Home » Media Releases » Lightning strikes twice at mine site
They say lightning doesn’t strike twice but Adam Tyne, Immediate Assistants’ Paramedic at a mine site 140 kilometres north of Mt Isa recently treated two employees who might dispute that.
“It was lunch time so everyone was making their way to the lunch room when the lightning struck without warning,” Adam said.
“Two people in separate areas of the camp reported feeling electricity pass through their bodies.”
A lightning strike represents a weather-related medical emergency and has the same effect as electrocution.
It can cause heart and lung damage, superficial burns, temporary paralysis, ruptured eardrums, loss of consciousness and cardiac arrest.
“Neither of the men, who were both in their early 20s, had burns so we know they didn’t suffer a direct lighting strike,” Adam said.
“One of them, a cook who was in the outside deck of the lunch room had worse effects than the other because he had cardiac changes on his ECG and was in quite a bit of pain.

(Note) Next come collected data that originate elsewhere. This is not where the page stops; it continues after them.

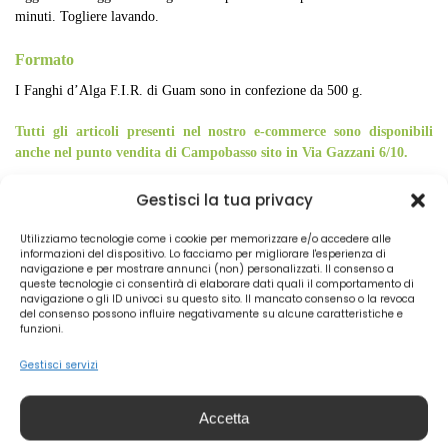
minuti. Togliere lavando.
Formato
I Fanghi d’Alga F.I.R. di Guam sono in confezione da 500 g.
Tutti gli articoli presenti nel nostro e-commerce sono disponibili
anche nel punto vendita di Campobasso sito in Via Gazzani 6/10.
Puoi scoprire la vasta gamma di prodotti visitando la pagina del nostro
Gestisci la tua privacy
marche erboristiche
sito web dedicata alle
da noi trattate. Inoltre,
puoi contattarci su WhatsApp usando il numero di cellulare presente qui,
Utilizziamo tecnologie come i cookie per memorizzare e/o accedere alle
sul nostro shop online di erboristeria, dove potrai richiedere informazioni
informazioni del dispositivo. Lo facciamo per migliorare l'esperienza di
e dettagli sull’utilizzo dei vari prodotti che offriamo.
navigazione e per mostrare annunci (non) personalizzati. Il consenso a
queste tecnologie ci consentirà di elaborare dati quali il comportamento di
navigazione o gli ID univoci su questo sito. Il mancato consenso o la revoca
Instagram
Seguici anche sulla nostra pagina Facebook o su
!
del consenso possono influire negativamente su alcune caratteristiche e
funzioni.
Gestisci servizi
EAN:
8025021112756
COD:
16239
Categorie:
Cosmesi
,
Prodotti Per il Corpo
,
Rimedi
Accetta
Anticellulite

“He happened to have titanium plates throughout his body from previous surgeries and it seems the lightning strike may have affected one of them.”
Being so far from the nearest hospital, Adam stabilised both patients and kept them comfortable until he could rendezvous on the main road 50 kilometres away with the Queensland Ambulance Service to take them into Mt. Isa.
Adam Tyne is a level five paramedic whose qualifications include advanced training in paramedical science.